I took note of the discussion that spontaneously erupted at the end of the parish annual meeting-in a good way. Trust me, I’ve seen it happen otherwise. You raised the matter of affordable housing on Vashon Island as something to seek with all your loving and wise hearts, as ones who follow the loving requirements of Jesus. And you came to a resting point, just as someone wisely clued us it that it was lunch time, that affordable housing is a bigger issue than a small church with a loving heart could take on by itself. It was a brief but honest conversation about what was stirring in you- a feel, a sense of “Yes” to life and blessing, and also a wise ‘no’, an awareness of your own limits, lack of knowledge, need for others, and maybe proclivity to bite off more than you can chew in a moment of inspiration or righteous concern. It was an honest conversation about letting your yes be yes and your no be no, a movement toward simplicity and plainness and gentle but unvarnished honesty within your common life. It was a coming into the knowledge of the heart. Really, really it was.

And this is at the heart of the work that Jesus calls us into, expects of us as ones growing and maturing in our faith, and maybe maturing into being loving and wise elders. The call to such eldership is one the world may need right now, and which is somewhat undervalued in many churches. Our present age doesn’t seem to teach or model skills or values to tending life in common; your smart phone conveys no shortage of models for nursing grievances and resentments, and for discrediting or actively pulling down the institutions that make common life work. One of those may just be eldership, and the implicit thought that sometimes, someone else may just know better than you. Lean not on your own understanding but trust in God with all your heart” we can read in the book of proverbs. But much more than that-eldership means becoming the kind of people whose hearts can make room for others to come to know their own hearts. Whose simplicity and honesty invite self-knowledge and clarity of desire, who let our yes be yes and no be no, who gently but firmly clarify the way for us when we grieve and rage, or become distracted, with whom we find a moment’s worth of home.

I wonder if the lack of housing for our bodies, scandalous and in need of redress as this is, doesn’t paper over a deeper lack of housing for our hearts.
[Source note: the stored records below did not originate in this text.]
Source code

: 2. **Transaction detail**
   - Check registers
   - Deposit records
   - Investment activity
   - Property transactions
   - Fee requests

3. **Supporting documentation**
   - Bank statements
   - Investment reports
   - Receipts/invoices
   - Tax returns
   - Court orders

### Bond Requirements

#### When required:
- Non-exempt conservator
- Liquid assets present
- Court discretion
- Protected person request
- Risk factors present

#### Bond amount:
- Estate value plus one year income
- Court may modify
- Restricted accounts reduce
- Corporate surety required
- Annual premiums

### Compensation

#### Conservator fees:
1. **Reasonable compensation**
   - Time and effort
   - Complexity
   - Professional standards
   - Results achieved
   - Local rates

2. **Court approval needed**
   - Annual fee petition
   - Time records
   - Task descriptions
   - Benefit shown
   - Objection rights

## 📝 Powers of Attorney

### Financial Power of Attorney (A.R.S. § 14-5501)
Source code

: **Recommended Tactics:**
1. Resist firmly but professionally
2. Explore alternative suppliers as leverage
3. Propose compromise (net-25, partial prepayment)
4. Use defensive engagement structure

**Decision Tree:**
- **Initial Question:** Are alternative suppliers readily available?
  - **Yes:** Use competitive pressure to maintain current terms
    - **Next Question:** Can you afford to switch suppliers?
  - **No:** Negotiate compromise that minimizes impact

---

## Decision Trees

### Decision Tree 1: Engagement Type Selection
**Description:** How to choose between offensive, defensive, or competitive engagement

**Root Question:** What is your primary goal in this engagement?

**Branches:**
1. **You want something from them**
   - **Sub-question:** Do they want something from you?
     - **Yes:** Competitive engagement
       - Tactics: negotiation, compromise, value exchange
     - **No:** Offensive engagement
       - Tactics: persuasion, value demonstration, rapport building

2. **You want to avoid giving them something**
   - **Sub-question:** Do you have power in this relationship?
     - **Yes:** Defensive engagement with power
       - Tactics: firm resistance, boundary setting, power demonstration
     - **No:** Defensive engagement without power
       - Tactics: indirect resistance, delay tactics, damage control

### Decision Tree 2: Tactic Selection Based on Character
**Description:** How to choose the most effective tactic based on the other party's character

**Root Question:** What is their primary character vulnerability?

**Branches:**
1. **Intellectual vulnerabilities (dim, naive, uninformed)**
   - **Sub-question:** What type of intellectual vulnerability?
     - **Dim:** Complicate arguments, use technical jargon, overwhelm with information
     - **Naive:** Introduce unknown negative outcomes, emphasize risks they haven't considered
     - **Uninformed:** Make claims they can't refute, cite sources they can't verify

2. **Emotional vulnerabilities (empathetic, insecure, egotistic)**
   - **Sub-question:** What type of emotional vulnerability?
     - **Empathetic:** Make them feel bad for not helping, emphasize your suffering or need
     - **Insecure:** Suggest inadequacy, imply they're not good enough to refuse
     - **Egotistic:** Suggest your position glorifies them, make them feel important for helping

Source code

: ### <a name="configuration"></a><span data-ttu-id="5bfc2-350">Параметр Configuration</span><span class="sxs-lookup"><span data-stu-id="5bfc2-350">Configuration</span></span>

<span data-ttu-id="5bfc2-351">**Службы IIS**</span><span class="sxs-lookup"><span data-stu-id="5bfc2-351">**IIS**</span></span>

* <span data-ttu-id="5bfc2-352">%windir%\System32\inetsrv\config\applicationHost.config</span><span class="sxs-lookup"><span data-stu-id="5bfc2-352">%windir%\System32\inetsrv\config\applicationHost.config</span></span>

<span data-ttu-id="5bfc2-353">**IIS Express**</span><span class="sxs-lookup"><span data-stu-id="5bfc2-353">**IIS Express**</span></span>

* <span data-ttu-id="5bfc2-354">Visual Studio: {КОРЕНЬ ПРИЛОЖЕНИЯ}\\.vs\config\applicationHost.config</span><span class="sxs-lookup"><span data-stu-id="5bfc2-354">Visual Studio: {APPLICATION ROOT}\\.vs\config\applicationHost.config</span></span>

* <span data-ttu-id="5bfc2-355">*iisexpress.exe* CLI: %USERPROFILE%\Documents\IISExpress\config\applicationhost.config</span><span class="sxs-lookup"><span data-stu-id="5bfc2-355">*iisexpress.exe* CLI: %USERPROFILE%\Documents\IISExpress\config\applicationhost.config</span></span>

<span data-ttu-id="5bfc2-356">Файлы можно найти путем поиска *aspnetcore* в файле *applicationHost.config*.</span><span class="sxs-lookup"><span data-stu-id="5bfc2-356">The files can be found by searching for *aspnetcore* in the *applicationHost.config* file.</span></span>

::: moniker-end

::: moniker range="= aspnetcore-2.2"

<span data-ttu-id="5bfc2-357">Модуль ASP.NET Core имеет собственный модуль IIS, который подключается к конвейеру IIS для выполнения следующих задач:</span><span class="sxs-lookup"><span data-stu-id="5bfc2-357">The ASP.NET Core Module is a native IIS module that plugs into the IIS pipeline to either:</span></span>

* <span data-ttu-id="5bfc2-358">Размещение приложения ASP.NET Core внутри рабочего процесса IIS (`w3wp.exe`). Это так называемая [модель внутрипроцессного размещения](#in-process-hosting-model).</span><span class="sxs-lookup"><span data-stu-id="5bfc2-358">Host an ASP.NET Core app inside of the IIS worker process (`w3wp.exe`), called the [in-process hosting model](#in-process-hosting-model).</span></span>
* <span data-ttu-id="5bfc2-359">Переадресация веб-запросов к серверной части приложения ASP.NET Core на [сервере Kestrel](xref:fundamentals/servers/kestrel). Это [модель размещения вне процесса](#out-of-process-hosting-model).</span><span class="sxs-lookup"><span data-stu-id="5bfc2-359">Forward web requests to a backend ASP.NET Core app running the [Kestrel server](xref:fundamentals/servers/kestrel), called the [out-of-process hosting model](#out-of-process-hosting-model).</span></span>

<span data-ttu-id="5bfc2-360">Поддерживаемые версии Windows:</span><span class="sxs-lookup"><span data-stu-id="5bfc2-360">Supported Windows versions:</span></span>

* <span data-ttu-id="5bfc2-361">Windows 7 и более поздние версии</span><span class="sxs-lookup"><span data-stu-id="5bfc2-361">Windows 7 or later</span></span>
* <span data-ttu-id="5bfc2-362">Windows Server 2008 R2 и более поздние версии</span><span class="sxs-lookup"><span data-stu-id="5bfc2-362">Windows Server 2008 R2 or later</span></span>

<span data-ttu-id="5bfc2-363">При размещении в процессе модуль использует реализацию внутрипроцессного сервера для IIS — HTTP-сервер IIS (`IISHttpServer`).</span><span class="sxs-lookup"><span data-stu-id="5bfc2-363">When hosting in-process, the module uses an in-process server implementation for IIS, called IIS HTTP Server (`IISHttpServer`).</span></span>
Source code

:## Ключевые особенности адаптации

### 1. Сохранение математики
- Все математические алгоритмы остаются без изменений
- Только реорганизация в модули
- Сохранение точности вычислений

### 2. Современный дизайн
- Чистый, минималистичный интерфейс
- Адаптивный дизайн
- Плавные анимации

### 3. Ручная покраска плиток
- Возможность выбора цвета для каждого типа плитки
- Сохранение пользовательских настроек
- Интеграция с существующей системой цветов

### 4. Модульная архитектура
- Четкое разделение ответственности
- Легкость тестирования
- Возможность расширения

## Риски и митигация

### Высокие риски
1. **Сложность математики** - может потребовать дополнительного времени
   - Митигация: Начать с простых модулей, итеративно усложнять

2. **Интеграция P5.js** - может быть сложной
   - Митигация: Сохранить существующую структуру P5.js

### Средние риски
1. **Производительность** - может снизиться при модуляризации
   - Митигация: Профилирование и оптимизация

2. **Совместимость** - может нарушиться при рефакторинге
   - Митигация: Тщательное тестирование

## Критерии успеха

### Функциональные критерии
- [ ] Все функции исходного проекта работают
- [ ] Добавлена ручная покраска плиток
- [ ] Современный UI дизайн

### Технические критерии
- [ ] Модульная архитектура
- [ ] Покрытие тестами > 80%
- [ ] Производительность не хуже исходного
I’ve been reading a 12-century theologian Hugh of St Victor the past several years, he says that God builds a place within us to dwell. It is a house within our hearts, and we are part of that building process. From out of our distracted attention-people were distracted in the 1100’s too-, we begin to assemble the pieces and the pattern and the process for a renewed heart, built on the sure foundation, centered, stabile yet ready to follow the word, the way of the one who calls us. We deal with the details and complexities of money, and conflicting, murky interests, geology and zoning, to set the posts plumb. It’s all a chance for heart work, the work of listening and honesty, of recovering and tending our capacity to know, to pay attention, and go about what God has asked us to do with simplicity, honesty and hearts desiring the better way with which Jesus, and our faithful elders and God have reacquainted us.